To: KHS who wrote (18637)9/13/2001 2:46:02 PM
From: donald sew  Read Replies (3) | Respond to of 52237
 
KHS,

>>>> could increase in patriotism bolster consumer confidence? Could the horrific disaster boost worldwide internet communications and commerce? These variables could change the fundamental market forces that have been in place!!! <<<<

I don't want to give the impression of being bullish, but I'm right now really not that bearish, and I do think that patriotism may help.

I dont have the exact facts, so feel free to correct me. During the depression, JP MORGAN was able to organize a group where he, at the lead, was buying as the the market was crashing. Not that he was able to create a rally, but what I believe he did was put in a bottom. If it wasn't for his efforts, it is my understanding that it could have been alot worse.

I have heard from the news that the FEDs has been adding to the money supply dramatically.

Frankly, I believe it is mainly up to the big players/mutual funds. If there is not alot of small individual liquidation of mutual funds, the mutual funds may not have to sell that much. Of course, a mutual fund may want to hedge, in light of the current situation, but that can be done without selling stock. Hedging for a mutual fund could take the form of using futures, which should have a less direct effect on the stock market than selling stock out-right. However, if the individual investors, in mass, demand liquidation, then the mutual funds will have no choice.

Please don't get me wrong. Im not saying that there will be a rally, just saying that with patriotism there is fair chance that the extent of the selloff may be limited and that the bottom could be higher than some or many expect.

In terms of real numbers to illustrate. Lets say, hypothetically, that the initial selloff in the NDX bottoms around 1200-1100, without patriotic efforts it may have broken well below 1000. Or if it did break 1000 to around 900, without patriotic efforts it may get to 700. Again, was only using these numbers for the purpose of illustration, and not as a prediction. Another way to say it - wherever the bottom lands, without patriotic forces it could be much worse.

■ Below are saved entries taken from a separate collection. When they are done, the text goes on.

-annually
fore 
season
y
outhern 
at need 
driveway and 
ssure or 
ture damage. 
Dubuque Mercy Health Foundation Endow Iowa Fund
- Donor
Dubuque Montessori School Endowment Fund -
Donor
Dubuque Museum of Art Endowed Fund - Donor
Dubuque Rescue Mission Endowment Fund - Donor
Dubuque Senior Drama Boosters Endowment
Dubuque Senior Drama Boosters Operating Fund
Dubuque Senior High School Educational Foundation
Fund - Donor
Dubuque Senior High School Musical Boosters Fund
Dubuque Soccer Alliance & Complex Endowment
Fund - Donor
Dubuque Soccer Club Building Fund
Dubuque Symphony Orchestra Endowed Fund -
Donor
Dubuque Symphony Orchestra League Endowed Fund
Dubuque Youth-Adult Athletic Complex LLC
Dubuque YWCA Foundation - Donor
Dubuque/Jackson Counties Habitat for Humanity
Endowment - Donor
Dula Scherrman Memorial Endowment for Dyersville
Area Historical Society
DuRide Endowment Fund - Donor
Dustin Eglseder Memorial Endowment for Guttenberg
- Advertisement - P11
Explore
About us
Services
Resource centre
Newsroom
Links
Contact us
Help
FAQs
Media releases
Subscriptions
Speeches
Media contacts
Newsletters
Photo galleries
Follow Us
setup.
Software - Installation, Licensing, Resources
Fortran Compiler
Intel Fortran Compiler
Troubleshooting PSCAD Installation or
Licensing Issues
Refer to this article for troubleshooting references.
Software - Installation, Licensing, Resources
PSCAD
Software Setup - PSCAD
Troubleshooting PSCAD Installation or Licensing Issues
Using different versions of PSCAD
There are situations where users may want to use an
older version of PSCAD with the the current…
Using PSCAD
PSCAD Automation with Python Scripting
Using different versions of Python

Also, we have to add the overseas efforts to help stabilize the markets. Maybe Im too idealistic now, but Im not that bearish that the markets crashes dramatically(Kahuna/1987 type), although I do suspect a selloff initially.

I would like to also add that the I feel that the DOW is now more susceptiable than the NAZ, in light of the airlines and insurance. Concerning the airlines, its not just the passenger carriers but also the cargo carriers.